GIVEN TEXT
[start]
Data aggregation is also a very important aspect of data transformation during the ETL process. In this task, you will learn to apply aggregation and statistical methods on the data.
-
On the AWS Glue console, open jupyter notebook if not already open. On jupyter notebook, click on New dropdown menu and select Sparkmagic (PySpark) option. It will open notebook file in a new window. Rename the notebook to aggregate.
-
Copy and paste the following PySpark snippet (in the black box) to the notebook cell and click Run. It will create Glue Context. It takes some time to start SparkSession and get Glue Context. Wait for the confirmation message saying SparkSession available as ‘spark’..
import sys
from awsglue.transforms import *
from awsglue.utils import getResolvedOptions
from pyspark.context import SparkContext
from awsglue.context import GlueContext
from awsglue.job import Job
glueContext = GlueContext(SparkContext.getOrCreate())
- Run the following PySpark code snippet which loads data in the Dynamicframe from the sales table in the dojodatabase database. It also converts the Dynamicframe to Dataframe and uses show method to display the top 20 rows.
salesDF = glueContext.create_dynamic_frame.from_catalog(
database="dojodatabase",
table_name="sales")
[end]
SOURCE MATERIAL
[start]
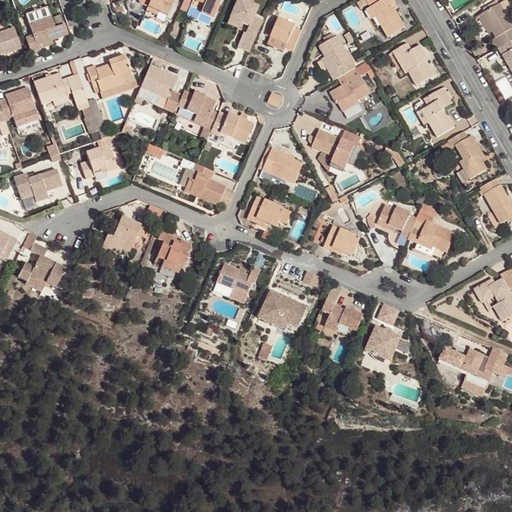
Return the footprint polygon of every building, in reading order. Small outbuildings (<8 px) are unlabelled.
[(174,0),(150,0),(147,7),(158,12),(167,16),(174,0)] [(220,0),(184,0),(180,10),(188,13),(190,6),(201,11),(200,14),(212,19),(220,0)] [(262,22),(253,18),(258,7),(252,5),(241,0),(237,0),(229,18),(240,23),(248,27),(245,33),(243,33),(237,48),(249,53),(262,22)] [(366,1),(365,0),(363,1),(362,0),(361,0),(356,3),(360,10),(368,5),(366,1)] [(396,6),(392,0),(368,0),(366,1),(368,5),(370,8),(366,10),(372,20),(376,18),(388,38),(405,28),(395,11),(393,8),(396,6)] [(508,12),(502,2),(499,4),(505,14),(508,12)] [(494,7),(492,3),(482,9),(484,13),(494,7)] [(511,40),(511,25),(505,14),(499,4),(494,7),(484,13),(482,14),(492,32),(495,38),(491,41),(496,50),(498,49),(511,40)] [(201,11),(190,6),(188,13),(186,17),(208,27),(212,19),(200,14),(201,11)] [(158,12),(147,7),(145,11),(156,16),(157,16),(158,12)] [(492,32),(482,14),(478,16),(488,34),(492,32)] [(67,35),(64,24),(55,28),(50,17),(28,24),(32,36),(26,38),(31,53),(38,50),(36,47),(51,41),(67,35)] [(238,29),(240,23),(229,18),(227,24),(238,29)] [(294,29),(296,26),(278,19),(270,38),(287,45),(286,49),(293,52),(300,37),(292,34),(294,29)] [(21,49),(14,27),(0,32),(0,54),(4,53),(7,52),(8,54),(21,49)] [(419,35),(408,38),(410,48),(422,44),(419,35)] [(352,62),(337,36),(319,46),(325,57),(335,73),(330,76),(333,82),(343,76),(346,74),(342,68),(352,62)] [(285,48),(286,49),(287,45),(270,38),(267,45),(284,52),(285,48)] [(511,40),(498,49),(508,66),(511,63),(511,40)] [(52,45),(51,41),(36,47),(38,50),(52,45)] [(420,46),(411,51),(407,44),(393,52),(406,75),(408,74),(416,87),(435,76),(427,62),(425,58),(427,57),(420,46)] [(134,80),(124,55),(108,61),(109,65),(96,69),(95,66),(86,69),(94,88),(98,87),(100,93),(134,80)] [(335,73),(325,57),(321,60),(330,76),(335,73)] [(78,75),(73,61),(69,62),(74,76),(78,75)] [(371,70),(366,63),(355,69),(360,77),(371,70)] [(178,78),(150,66),(140,88),(150,93),(149,94),(167,102),(172,92),(175,84),(178,78)] [(370,94),(355,69),(346,74),(343,76),(347,83),(329,93),(336,105),(338,105),(343,113),(350,108),(352,112),(361,107),(357,101),(370,94)] [(94,88),(87,72),(83,74),(89,90),(91,89),(94,88)] [(88,103),(78,75),(74,76),(62,80),(59,73),(33,83),(41,105),(53,101),(54,107),(69,102),(67,95),(71,93),(76,107),(88,103)] [(100,93),(99,93),(102,100),(138,87),(135,80),(134,80),(100,93)] [(35,109),(27,87),(5,95),(6,99),(0,100),(0,106),(5,120),(23,114),(35,109)] [(429,124),(437,138),(455,128),(444,110),(453,104),(444,88),(423,100),(428,107),(421,111),(429,124)] [(216,102),(194,92),(192,95),(184,91),(177,107),(196,115),(193,123),(203,127),(199,137),(207,140),(210,134),(218,114),(212,111),(216,102)] [(282,98),(272,94),(267,104),(278,108),(282,98)] [(145,101),(138,99),(136,98),(134,102),(143,106),(145,101)] [(373,98),(368,101),(372,108),(377,105),(373,98)] [(417,110),(426,105),(422,98),(413,103),(417,110)] [(106,133),(95,99),(88,102),(88,103),(99,135),(106,133)] [(99,135),(88,103),(76,107),(78,112),(82,111),(85,119),(83,119),(89,135),(90,134),(92,138),(94,143),(101,140),(99,135)] [(5,120),(0,106),(0,129),(2,136),(10,133),(5,120)] [(429,124),(421,111),(417,113),(424,127),(429,124)] [(247,116),(241,114),(239,118),(228,114),(227,116),(219,113),(218,114),(211,130),(237,141),(245,144),(253,125),(245,121),(247,116)] [(131,128),(124,126),(121,133),(128,136),(131,128)] [(237,141),(211,130),(210,134),(236,145),(237,141)] [(361,138),(345,131),(341,140),(319,130),(316,138),(310,136),(307,143),(313,145),(312,148),(321,152),(333,158),(330,166),(344,172),(355,146),(357,147),(361,138)] [(484,156),(473,136),(468,138),(465,132),(448,142),(448,143),(452,149),(455,147),(463,160),(459,163),(469,181),(487,170),(483,163),(480,159),(484,156)] [(452,149),(448,143),(440,148),(446,156),(454,152),(452,149)] [(59,155),(55,144),(48,147),(52,158),(59,155)] [(164,151),(159,149),(148,144),(144,153),(160,160),(164,151)] [(111,150),(109,145),(99,148),(101,154),(111,150)] [(117,169),(111,150),(101,154),(99,148),(85,153),(88,162),(80,164),(86,181),(94,178),(92,173),(101,170),(100,168),(104,167),(105,170),(106,173),(117,169)] [(294,161),(286,158),(287,155),(272,148),(271,151),(266,149),(257,169),(294,185),(303,165),(294,161)] [(321,152),(317,160),(328,172),(330,166),(333,158),(321,152)] [(210,181),(207,179),(211,171),(196,165),(195,164),(192,172),(196,174),(193,181),(189,180),(185,190),(200,197),(199,199),(218,207),(225,187),(210,181)] [(56,170),(28,179),(26,174),(13,178),(21,200),(33,196),(36,203),(48,199),(45,192),(43,184),(52,181),(55,189),(62,186),(56,170)] [(511,218),(511,204),(497,179),(480,189),(500,225),(511,218)] [(55,189),(52,181),(43,184),(45,192),(55,189)] [(234,191),(225,187),(218,207),(226,210),(234,191)] [(200,197),(185,190),(184,192),(199,199),(200,197)] [(257,197),(247,220),(254,223),(256,219),(267,224),(276,228),(284,209),(257,197)] [(163,211),(150,205),(146,215),(159,220),(163,211)] [(408,239),(408,240),(416,244),(418,241),(433,247),(447,253),(456,234),(432,224),(438,211),(423,205),(417,219),(416,220),(408,239)] [(395,210),(385,206),(376,225),(388,230),(389,226),(396,229),(402,231),(400,235),(408,239),(416,220),(417,219),(409,216),(395,210)] [(410,213),(397,207),(395,210),(409,216),(410,213)] [(292,212),(284,209),(279,221),(286,224),(292,212)] [(146,228),(121,217),(113,236),(107,234),(102,246),(120,254),(122,249),(130,252),(137,235),(142,237),(146,228)] [(267,224),(256,219),(254,223),(265,228),(267,224)] [(360,238),(332,226),(323,248),(331,251),(332,248),(343,253),(352,257),(360,238)] [(30,233),(22,248),(29,251),(33,243),(37,236),(30,233)] [(9,239),(0,235),(0,256),(7,260),(17,241),(10,237),(9,239)] [(191,245),(180,240),(178,245),(174,243),(175,239),(165,235),(156,258),(164,261),(181,268),(191,245)] [(433,248),(418,241),(416,244),(432,251),(433,248)] [(25,263),(17,278),(26,282),(27,282),(30,276),(46,284),(55,288),(65,269),(43,258),(46,251),(33,243),(29,251),(40,256),(33,268),(25,263)] [(181,268),(164,261),(161,267),(179,274),(181,268)] [(9,266),(4,263),(0,270),(5,273),(9,266)] [(261,271),(253,267),(249,277),(245,275),(238,272),(239,271),(224,264),(216,284),(233,291),(234,289),(248,294),(253,284),(255,285),(261,271)] [(511,287),(511,267),(500,274),(503,279),(490,287),(488,282),(473,290),(481,305),(483,304),(487,302),(494,297),(498,304),(493,307),(502,323),(511,316),(511,294),(509,289),(511,287)] [(320,278),(307,273),(303,283),(316,288),(320,278)] [(30,276),(27,282),(26,282),(25,284),(42,292),(46,284),(30,276)] [(363,316),(350,310),(349,313),(334,307),(341,292),(331,289),(322,312),(330,315),(325,327),(336,332),(339,324),(357,332),(363,316)] [(297,328),(307,307),(271,291),(261,312),(289,324),(297,328)] [(398,312),(385,307),(379,320),(392,325),(398,312)] [(289,324),(261,312),(258,318),(286,330),(289,324)] [(390,362),(400,338),(390,334),(390,330),(389,330),(386,329),(385,331),(383,335),(381,334),(382,330),(376,328),(366,352),(372,355),(379,361),(383,363),(384,360),(390,362)] [(300,339),(294,337),(291,342),(297,345),(300,339)] [(272,347),(264,344),(258,359),(267,362),(272,347)] [(488,361),(483,359),(484,356),(470,350),(461,370),(467,373),(465,379),(487,388),(490,381),(493,373),(499,376),(508,355),(493,349),(489,359),(488,361)]
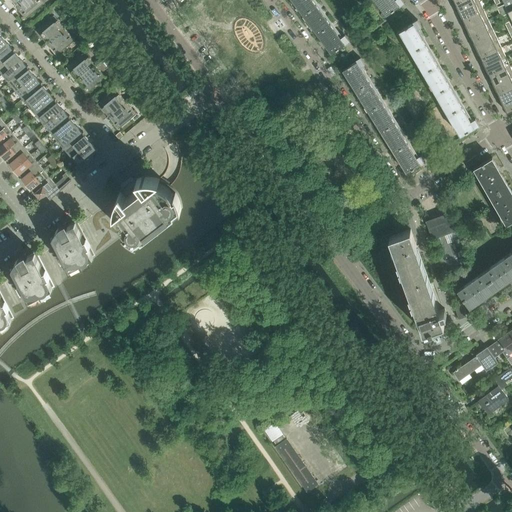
[end]
Pick up the AWS Glue aggregation tutorial right after its last line and carry it forward.

ANSWER FOR THIS EXERCISE
salesDF = salesDF.toDF();
salesDF.show()
- You can view two columns in perspective using crosstab method. The method is generally used with categorical columns or features. Run the following PySpark code snippet to view the relationship between productline and dealsize columns.
salesDF.crosstab('productline', 'dealsize').show()
- You can use describe method to see statistics of a particular column. The method is generally used with numeric columns or features. Run the following PySpark code snippet to check statistics of the sales column.
salesDF.describe('sales').show()
- You can also use groupby method with a particular column along with individual aggregation function. Run the following PySpark code snippet to see count per productline.
salesDF.groupby('productline').count().show()
- Run the following PySpark code snippet one by one to see min,max,mean and sum of quantityordered per productline.
salesDF.select("productline","quantityordered").groupby('productline').min().show()
salesDF.select("productline","quantityordered").groupby('productline').max().show()
salesDF.select("productline","quantityordered").groupby('productline').mean().show()
salesDF.select("productline","quantityordered").groupby('productline').sum().show()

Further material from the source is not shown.